(Beginning of DATA FOR REVIEW)

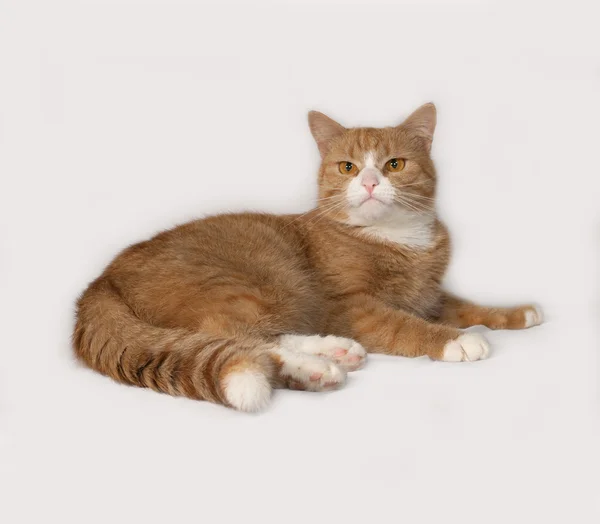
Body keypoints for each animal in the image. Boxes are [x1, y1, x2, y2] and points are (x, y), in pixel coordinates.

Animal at [71, 103, 544, 410]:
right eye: (348, 167)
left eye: (394, 164)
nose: (370, 183)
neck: (395, 238)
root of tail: (99, 282)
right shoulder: (350, 306)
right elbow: (403, 324)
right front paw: (456, 341)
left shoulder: (428, 296)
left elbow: (467, 306)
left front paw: (516, 313)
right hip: (256, 281)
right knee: (232, 335)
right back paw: (317, 365)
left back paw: (330, 353)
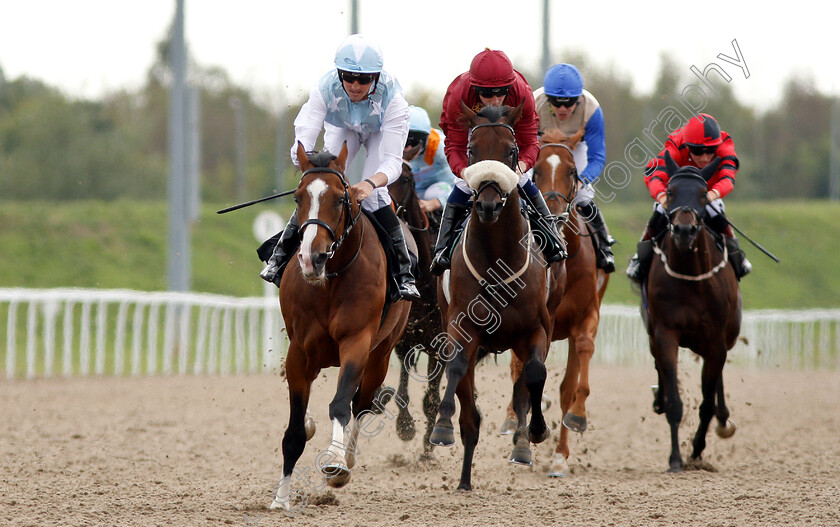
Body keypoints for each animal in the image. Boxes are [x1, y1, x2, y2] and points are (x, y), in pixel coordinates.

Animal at [270, 142, 412, 510]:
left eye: (338, 199)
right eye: (297, 198)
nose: (312, 258)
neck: (330, 280)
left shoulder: (357, 342)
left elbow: (341, 404)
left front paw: (335, 462)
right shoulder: (299, 351)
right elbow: (294, 431)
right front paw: (281, 499)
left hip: (381, 353)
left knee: (360, 405)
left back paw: (346, 460)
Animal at [430, 103, 560, 490]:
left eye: (512, 151)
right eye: (472, 152)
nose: (488, 204)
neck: (497, 259)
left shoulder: (537, 329)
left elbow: (534, 373)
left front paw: (535, 431)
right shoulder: (462, 325)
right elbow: (456, 365)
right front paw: (442, 427)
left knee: (522, 386)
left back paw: (520, 446)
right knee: (470, 411)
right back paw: (464, 479)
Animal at [498, 129, 612, 478]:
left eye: (572, 172)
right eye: (535, 172)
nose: (552, 212)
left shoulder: (586, 317)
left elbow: (571, 385)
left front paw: (569, 437)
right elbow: (524, 373)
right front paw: (519, 428)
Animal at [644, 154, 740, 474]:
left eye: (702, 194)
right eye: (671, 192)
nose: (684, 230)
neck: (690, 277)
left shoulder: (716, 341)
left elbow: (707, 403)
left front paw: (697, 449)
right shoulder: (665, 335)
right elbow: (675, 403)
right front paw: (675, 458)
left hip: (724, 337)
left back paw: (723, 420)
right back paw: (659, 397)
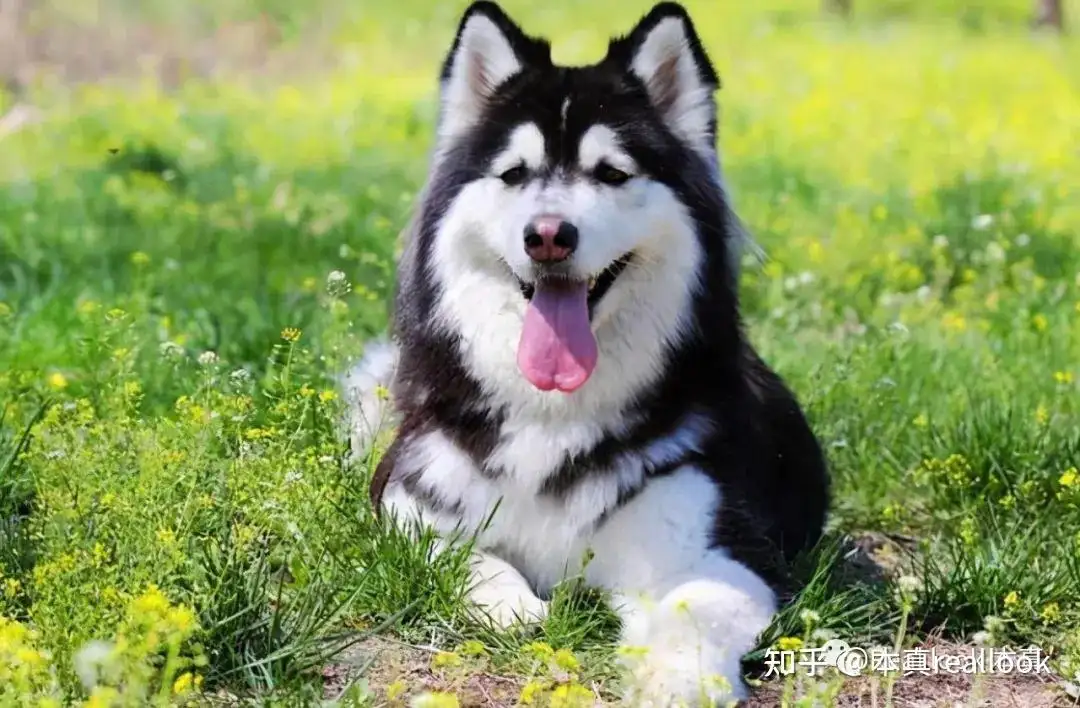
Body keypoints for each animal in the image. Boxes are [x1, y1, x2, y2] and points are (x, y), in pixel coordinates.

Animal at [345, 4, 825, 703]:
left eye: (612, 174)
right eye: (514, 174)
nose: (547, 235)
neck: (553, 413)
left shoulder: (721, 549)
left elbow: (693, 612)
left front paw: (676, 682)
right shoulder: (408, 493)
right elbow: (454, 550)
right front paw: (509, 600)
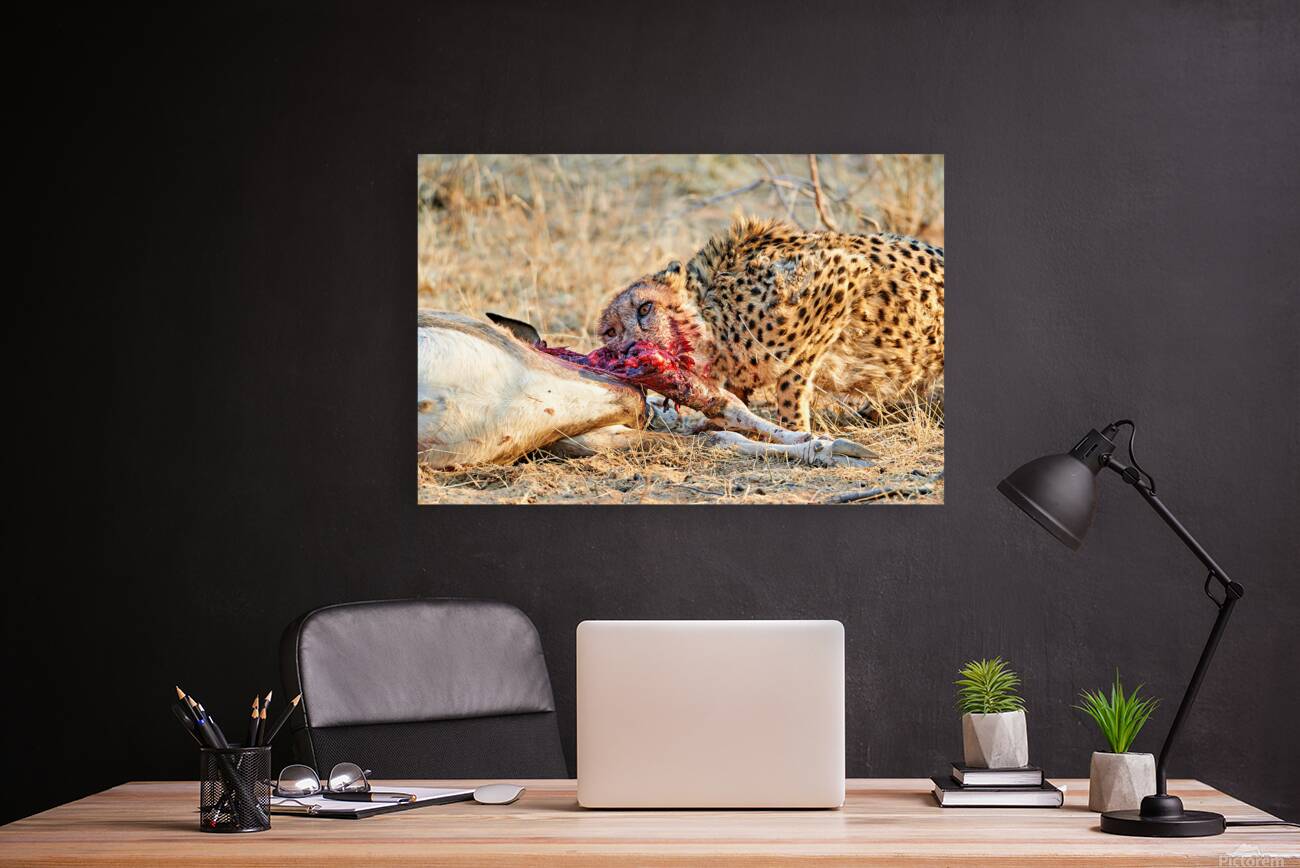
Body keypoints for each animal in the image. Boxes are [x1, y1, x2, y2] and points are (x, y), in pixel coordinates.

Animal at [596, 217, 944, 432]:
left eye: (645, 308)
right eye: (611, 332)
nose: (631, 349)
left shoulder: (840, 274)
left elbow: (793, 376)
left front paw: (795, 427)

(End of DATA FOR REVIEW)

TASK: Could you restate every entry above word for word, leaving out the pictures?

EXPECTED ANSWER:
Body keypoints for each animal in the image. Boxes are [x1, y1, x2, y2] and points are (x, y), in pixel coordinates.

Animal at [71, 103, 544, 410]:
right eye: (348, 167)
left eye: (394, 164)
nose: (370, 183)
neck: (395, 238)
root of tail: (99, 282)
right shoulder: (350, 306)
right elbow: (403, 324)
right front paw: (456, 341)
left shoulder: (428, 296)
left elbow: (467, 306)
left front paw: (516, 313)
right hip: (256, 281)
right knee: (232, 335)
right back paw: (317, 365)
left back paw: (330, 353)
Body keypoints for each animal in the image. Boxes are [x1, y1, x2, y2] and points are (x, y), in pixel coordinates.

Animal at [270, 142, 412, 510]:
left eye: (338, 199)
right eye: (297, 198)
nose: (312, 258)
neck: (330, 280)
left shoulder: (357, 342)
left elbow: (341, 404)
left front paw: (335, 462)
right shoulder: (299, 351)
right elbow: (294, 431)
right front paw: (281, 499)
left hip: (381, 353)
left knee: (360, 405)
left back paw: (346, 460)
Animal at [430, 103, 560, 490]:
left eye: (512, 151)
right eye: (472, 152)
nose: (488, 204)
neck: (497, 259)
left shoulder: (537, 329)
left elbow: (534, 373)
left front paw: (535, 431)
right shoulder: (462, 325)
right elbow: (456, 365)
right front paw: (442, 427)
left knee: (522, 386)
left back paw: (520, 446)
right knee: (470, 411)
right back paw: (464, 479)
Animal at [498, 129, 612, 478]:
left eye: (572, 172)
right eye: (535, 172)
nose: (552, 212)
left shoulder: (586, 317)
left elbow: (571, 385)
left front paw: (569, 437)
right elbow: (524, 373)
right front paw: (519, 428)
Animal at [644, 154, 740, 474]:
left eye: (702, 194)
right eye: (671, 192)
nose: (684, 230)
neck: (690, 277)
left shoulder: (716, 341)
left elbow: (707, 403)
left front paw: (697, 449)
right shoulder: (665, 335)
right elbow: (675, 403)
right front paw: (675, 458)
left hip: (724, 337)
left back paw: (723, 420)
right back paw: (659, 397)
Body keypoints for each animal in the image. Boxes are [x1, y1, x2, y2] and points are (x, y), in pixel coordinates.

Animal at [345, 4, 825, 703]:
left eye: (612, 174)
right eye: (514, 174)
nose: (547, 235)
neck: (553, 413)
left shoulder: (721, 549)
left elbow: (693, 612)
left front paw: (676, 682)
right shoulder: (408, 493)
right elbow: (454, 550)
right front paw: (509, 600)
Body keypoints for each animal in the image. Boxes are [x1, y1, x2, y2] and points are (x, y), in pixel coordinates.

Animal at [596, 217, 944, 432]:
left eye: (645, 308)
right eye: (611, 332)
nose: (631, 349)
left shoulder: (840, 274)
left elbow: (793, 376)
left front paw: (795, 427)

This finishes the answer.